Blood draws stink. They just do. But the good news is, there are lots of things you can do to make them more palatable for your little one. Don’t go to your child’s next blood draw without reading these top ten tips to ease the experience.
1. Do everything you can to make your first blood draws go well. Your child will remember those first draws, and it will make all future blood draws much more of a struggle if they have been traumatized early on. If you have a history of bad draws, now is the time to use the additional tips below to push reset and set the stage for smoother sailing.
2. Prepare your child for what’s coming. Don’t wait for a blood draw to start talking about them. Talk with your child throughout the year about what a blood draw is and isn’t. Buy a pretend doctor’s kit (HERE) and go through what will happen at the blood draw, and familiarize them with the instruments used. Let them role play with you and on a doll. Take turns being the doctor and the patient. Let them use play to process what will happen and express concerns they have. Let them watch you get your blood drawn next time you have to go, and narrate the experience for them. Show them that you’re okay even though it hurt.Reading or watching social stories online can help, too. Social stories are step by step guides that illustrate an experience, and familiarize the child with each step in a process or event. They use pictures, words and videos to present a concept in a more appealing and visual story format. Check out this catalog of social stories from One Place for Special Needs by clicking HERE, and their blood draw specific social story HERE.
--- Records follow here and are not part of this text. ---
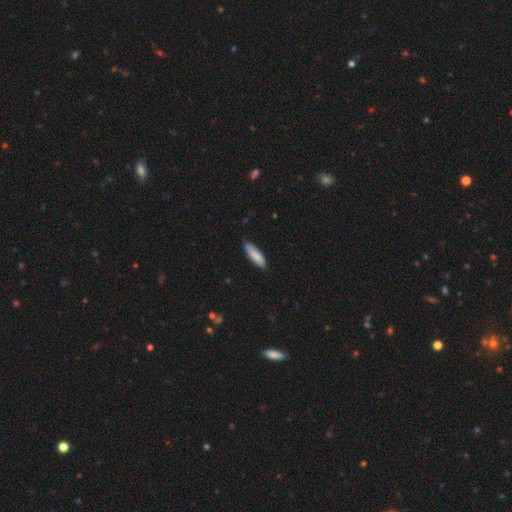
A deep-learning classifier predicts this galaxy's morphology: This appears to be a smooth galaxy with no disk features (86%) that is cigar-shaped (58%). Merging: none (85%).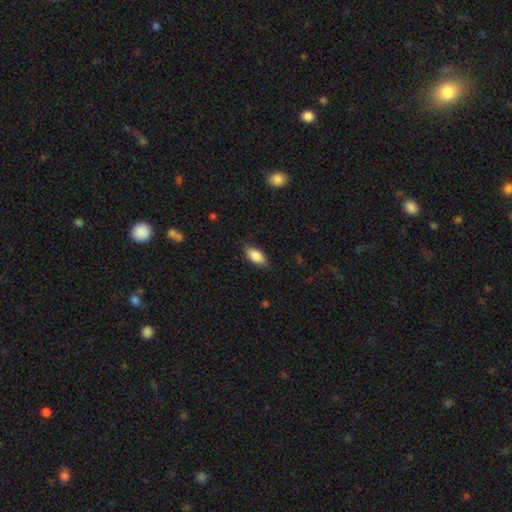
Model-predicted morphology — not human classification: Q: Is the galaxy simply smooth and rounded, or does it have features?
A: smooth — 86%.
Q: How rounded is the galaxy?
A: in between — 91%.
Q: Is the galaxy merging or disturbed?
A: none — 79%.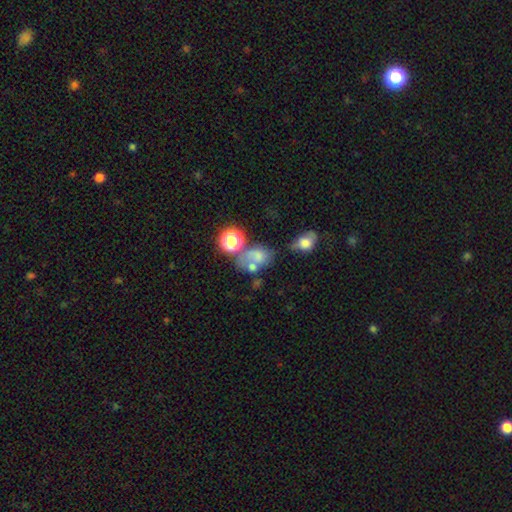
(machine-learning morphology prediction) Smooth or featured?
  - smooth: 64% *
  - star or artifact: 19%
  - featured or disk: 17%
How rounded?
  - in between: 61% *
  - round: 37%
  - cigar-shaped: 2%
Merging?
  - merger: 37% *
  - none: 33%
  - minor disturbance: 16%
  - major disturbance: 14%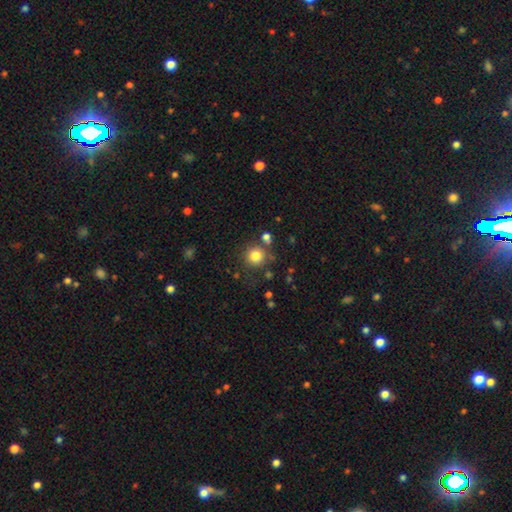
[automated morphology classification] Q: Smooth or featured?
A: smooth (82%); runner-up: star or artifact (12%)
Q: How rounded?
A: round (93%); runner-up: in between (6%)
Q: Merging?
A: none (76%); runner-up: minor disturbance (10%)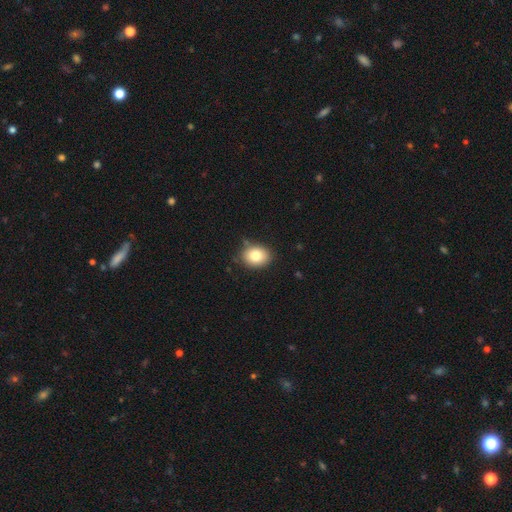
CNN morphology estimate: A smooth galaxy with no disk features (81%) that is in between round and cigar-shaped (50%, tied with round).

Vote fractions:
- Smooth or featured? smooth: 81% / featured or disk: 10% / star or artifact: 10%
- How rounded? in between: 50% (tied) / round: 50% (tied) / cigar-shaped: 1%
- Merging? none: 82% / minor disturbance: 13% / major disturbance: 3% / merger: 2%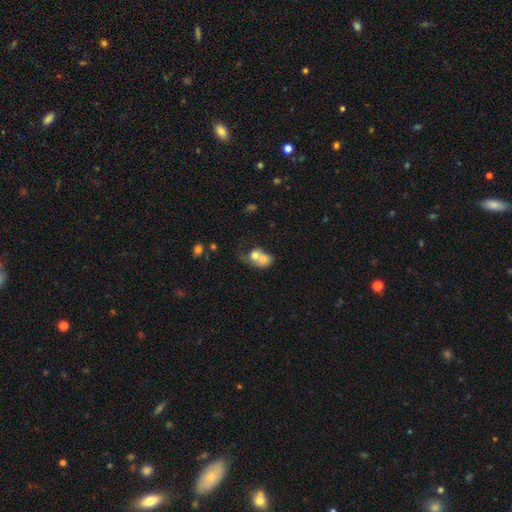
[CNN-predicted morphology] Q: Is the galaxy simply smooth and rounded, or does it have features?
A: smooth — 65%.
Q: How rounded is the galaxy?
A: in between — 53%.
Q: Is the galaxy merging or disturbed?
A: merger — 72%.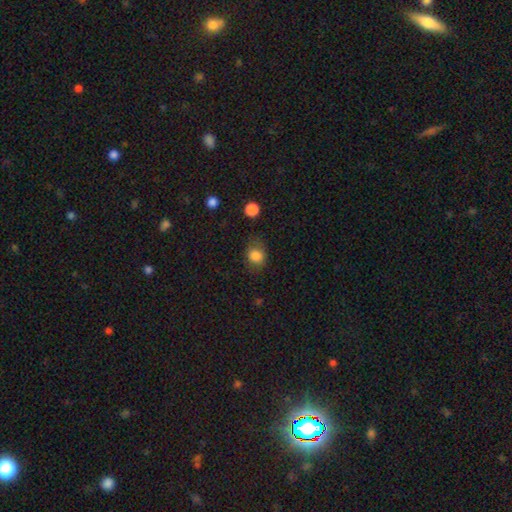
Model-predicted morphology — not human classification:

3. Drink lots of water in the 24 hours prior. Guzzle fluids a day in advance of a blood draw, and especially right before the actual draw. Lots of liquid will dilate the veins and make them easier to poke. A bigger target makes for an easier draw.
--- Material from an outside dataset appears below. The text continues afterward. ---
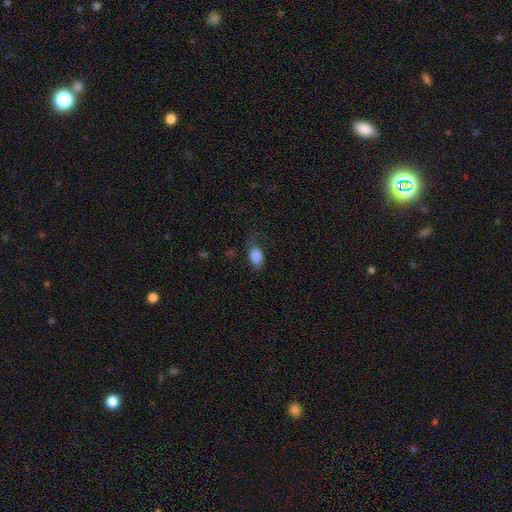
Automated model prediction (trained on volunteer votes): Smooth or featured? Predicted: smooth (p=0.83). How rounded? Predicted: in between (p=0.87). Merging? Predicted: none (p=0.48).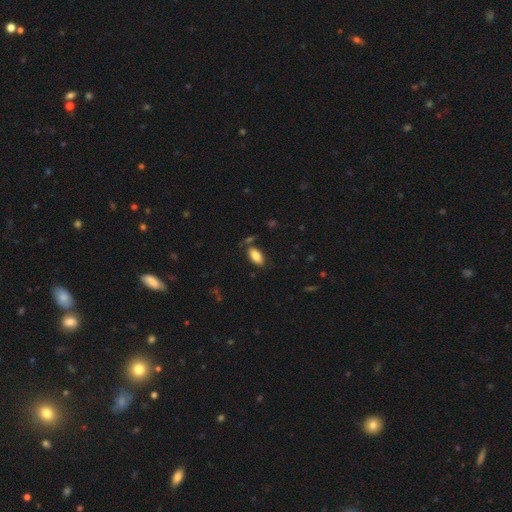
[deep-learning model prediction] This is clearly a smooth galaxy (85%). How rounded: clearly in between (93%). Merging: likely none (78%).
4. Be honest. Do tell your child that you’re going to the doctor for a blood draw. And do tell your child that it will hurt some. Blind siding them will only teach them they can’t trust you, and to fear the unknown. That said, don’t tell them a week or a month out so they can be paralyzed with fear and worry far longer than they need to. We tell our little boy the morning of, about an hour out. We don’t dwell on it. We don’t make it sound like the end of the world. We tell him that in a little while we are going to the doctor and they’re going to poke his arm, because the doctor needs to look at the blood that comes out, to make sure he is healthy. We tell him it will hurt for a little bit, but then it will be over. And mommy and daddy will be there with him the whole time and he’ll get to watch his favorite movie while we’re there. And we tell him that after we’re all done we will get in the car and have a treat and we can snuggle and do something he loves. Focus on the positive.
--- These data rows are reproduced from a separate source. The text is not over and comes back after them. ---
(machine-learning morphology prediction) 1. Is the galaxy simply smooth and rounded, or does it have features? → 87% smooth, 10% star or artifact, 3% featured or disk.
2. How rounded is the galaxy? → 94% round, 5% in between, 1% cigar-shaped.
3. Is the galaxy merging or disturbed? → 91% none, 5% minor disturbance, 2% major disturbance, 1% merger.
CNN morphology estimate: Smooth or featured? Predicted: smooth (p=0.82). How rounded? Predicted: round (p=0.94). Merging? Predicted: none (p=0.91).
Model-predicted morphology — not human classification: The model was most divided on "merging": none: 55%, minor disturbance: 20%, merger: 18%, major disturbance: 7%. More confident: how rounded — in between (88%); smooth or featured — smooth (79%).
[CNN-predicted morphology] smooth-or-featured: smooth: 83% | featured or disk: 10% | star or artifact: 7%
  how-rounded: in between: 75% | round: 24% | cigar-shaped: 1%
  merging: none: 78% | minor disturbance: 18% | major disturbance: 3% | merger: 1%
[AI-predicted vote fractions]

Note: If your child goes into auto-freak out mode at just the announcement of a blood draw, chances are you’ve had some rough blood draws in the past. If you can focus on re-writing that memory by using these steps, you’re far less likely to incite panic.
5. Get a prescription for Emla cream, and use it. Emla is lidocaine, a numbing agent, and can take the pain of the poke out of the blood draw experience. Spread a small dab on both arm poke sites (do both arms in case one side offers a more juicy vein option than the other) 30 minutes before your blood draw, and cover with a long sleeve shirt to avoid contact with eyes or mouth via busy little hands. Do not use Emla on broken skin. If you will have regular blood draws over the years, and Emla is not contraindicated, this step alone has the power to transform your blood draws from catastrophic, to doable. This is a cream routinely used by most children’s hospitals for the very purpose of making blood draws nicer for kids.
6. Wear a long sleeve shirt that can be rolled up. This is key. Put your child in a thicker shirt that can be rolled over three times in a large cuff just above the poke site. This provides padding for the elastic band that is used to help encourage available veins to the surface. On raw skin, especially soft kid/baby skin, this band can really pinch and get your child crying and fighting before the real work of the blood draw has even begun. Beware the pinch of the elastic band!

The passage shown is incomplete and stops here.